How to Make a Million Dollars
A mom who turned her crafty idea into a successful business shares her secrets.
by Kim Lavine, in "Mommy Millionaire"
Risk Equals Reward — Big Risk Equals Big Reward
How do you turn your kitchen table idea into a million dollars? How do you become a successful entrepreneur? There are many books that detail all the abilities and strengths that need to be brought to the task, but it's not so much a question of competence as one of entrepreneurial character. You could bring with you every word of wisdom and degrees from venerable Ivy League colleges on how to succeed to the threshold as an entrepreneur, but without the necessary willingness to take a calculated risk, you could not take the first step toward that exciting and mysterious frontier of risk and reward.
There is no reward without risk, and the bigger the risk, the bigger the reward.

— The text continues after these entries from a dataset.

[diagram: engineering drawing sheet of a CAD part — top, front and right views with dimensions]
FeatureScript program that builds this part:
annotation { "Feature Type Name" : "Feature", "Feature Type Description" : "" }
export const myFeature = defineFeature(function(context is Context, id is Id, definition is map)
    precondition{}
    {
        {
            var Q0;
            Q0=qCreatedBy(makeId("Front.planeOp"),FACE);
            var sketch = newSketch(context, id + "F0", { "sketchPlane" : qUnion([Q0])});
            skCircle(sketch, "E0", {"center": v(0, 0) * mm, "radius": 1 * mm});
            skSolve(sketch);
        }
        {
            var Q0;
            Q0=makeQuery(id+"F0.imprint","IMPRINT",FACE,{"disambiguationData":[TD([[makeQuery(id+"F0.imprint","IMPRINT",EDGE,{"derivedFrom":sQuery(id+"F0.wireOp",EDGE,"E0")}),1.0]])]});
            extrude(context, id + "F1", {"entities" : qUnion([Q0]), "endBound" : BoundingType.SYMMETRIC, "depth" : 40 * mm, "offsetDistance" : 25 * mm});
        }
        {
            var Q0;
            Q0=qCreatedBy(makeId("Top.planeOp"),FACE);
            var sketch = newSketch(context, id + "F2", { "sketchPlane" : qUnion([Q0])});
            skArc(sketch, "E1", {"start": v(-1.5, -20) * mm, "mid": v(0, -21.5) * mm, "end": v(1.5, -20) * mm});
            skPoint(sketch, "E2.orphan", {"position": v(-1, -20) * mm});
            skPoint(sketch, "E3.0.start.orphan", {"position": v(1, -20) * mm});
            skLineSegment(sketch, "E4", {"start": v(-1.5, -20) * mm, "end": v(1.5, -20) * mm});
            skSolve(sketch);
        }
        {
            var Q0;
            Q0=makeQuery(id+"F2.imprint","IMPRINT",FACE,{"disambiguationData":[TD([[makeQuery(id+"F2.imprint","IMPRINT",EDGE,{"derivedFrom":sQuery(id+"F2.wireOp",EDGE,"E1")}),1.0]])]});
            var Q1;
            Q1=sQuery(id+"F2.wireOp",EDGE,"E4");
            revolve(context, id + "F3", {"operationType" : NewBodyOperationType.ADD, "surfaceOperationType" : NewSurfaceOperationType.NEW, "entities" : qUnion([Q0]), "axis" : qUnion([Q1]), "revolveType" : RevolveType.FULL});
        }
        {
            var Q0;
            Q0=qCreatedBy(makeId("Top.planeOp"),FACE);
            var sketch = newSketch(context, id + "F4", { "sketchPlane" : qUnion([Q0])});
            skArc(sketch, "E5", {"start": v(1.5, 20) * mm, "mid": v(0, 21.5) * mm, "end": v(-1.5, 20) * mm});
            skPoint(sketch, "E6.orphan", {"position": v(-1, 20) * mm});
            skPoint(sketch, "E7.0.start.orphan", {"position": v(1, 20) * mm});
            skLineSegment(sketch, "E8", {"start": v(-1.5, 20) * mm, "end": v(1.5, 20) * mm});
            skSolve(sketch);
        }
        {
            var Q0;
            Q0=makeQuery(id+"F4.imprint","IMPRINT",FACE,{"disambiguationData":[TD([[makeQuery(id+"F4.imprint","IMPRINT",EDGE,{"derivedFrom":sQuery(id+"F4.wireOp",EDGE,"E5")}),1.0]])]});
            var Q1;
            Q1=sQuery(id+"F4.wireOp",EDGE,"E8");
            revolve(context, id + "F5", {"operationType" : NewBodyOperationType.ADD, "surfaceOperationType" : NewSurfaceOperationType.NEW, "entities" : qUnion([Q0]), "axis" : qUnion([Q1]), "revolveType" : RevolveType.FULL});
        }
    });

To some people — a couple of whom will no doubt be family members — the willingness to embark upon a path of risk will be perceived on one day as courage, on the next as foolish abandon, and on another as insanity. At the very beginning, I was walking in the darkness of faith and not the light of reason. There was no way I could communicate my expectations to friends and family — I just had a gut feeling that I would be successful and I had to follow my gut. Many told me I would fail. Let's face it; vision is a gift of the dreamer, and not everyone was born to dream. People had been laughing at dreamers for aeons before I came along. I'm sure a lot of people laughed at Bill Gates when he dropped out of college to pursue some little business he had going on in his garage.
I Was No Bill Gates
The little project on the side I was working on in my basement was laughably simple. In fact, no one took me seriously, and why should they have? It was literally a bag of corn! The whole invention itself was a complete accident. I was a stay-at-home mom with two boys, aged two and four, who was just looking for something clever to give to her kids' teachers for a Christmas present. My husband was feeding deer in the backyard of our sprawling tree-lined suburban neighborhood. What did we know? We were city kids with our first official house with a certified yard! I saw a fifty-pound bag of corn he had left standing upright next to my sewing machine and a lightbulb went off in my head. I had heard of rice in socks, surely corn would be better: It had a bigger grain that would hold on to heat longer. I put the corn in a hastily sewn pillowcase, heated it up in the microwave for a couple of minutes, then took it out and held it against my chest. I was blown away by the wave of soothing moist heat that enveloped my body.
The Eureka Moment: When Inspiration Meets Invention
I was overtaken by something that can only be described as a fever. I was possessed during the next three days by a tireless need to work on this thing only. Sewing different-sized pillowcases like an automaton, I experimented with different weights and fills, dragging my screaming, uncooperative kids through blinding whiteout snowstorms to every fabric store within thirty miles, looking for the perfect fabric, the perfect print, the perfect welt cord. I used a hundred-dollar sewing machine I had gotten for free with my credit card points, jamming my fingers under the needle occasionally — I was a lousy sewer — and produced pretty pillowcases with tiny little bloodstains on them where I had sewn over my finger as I tried to turn a tight corner on the cheap, lumbering machine.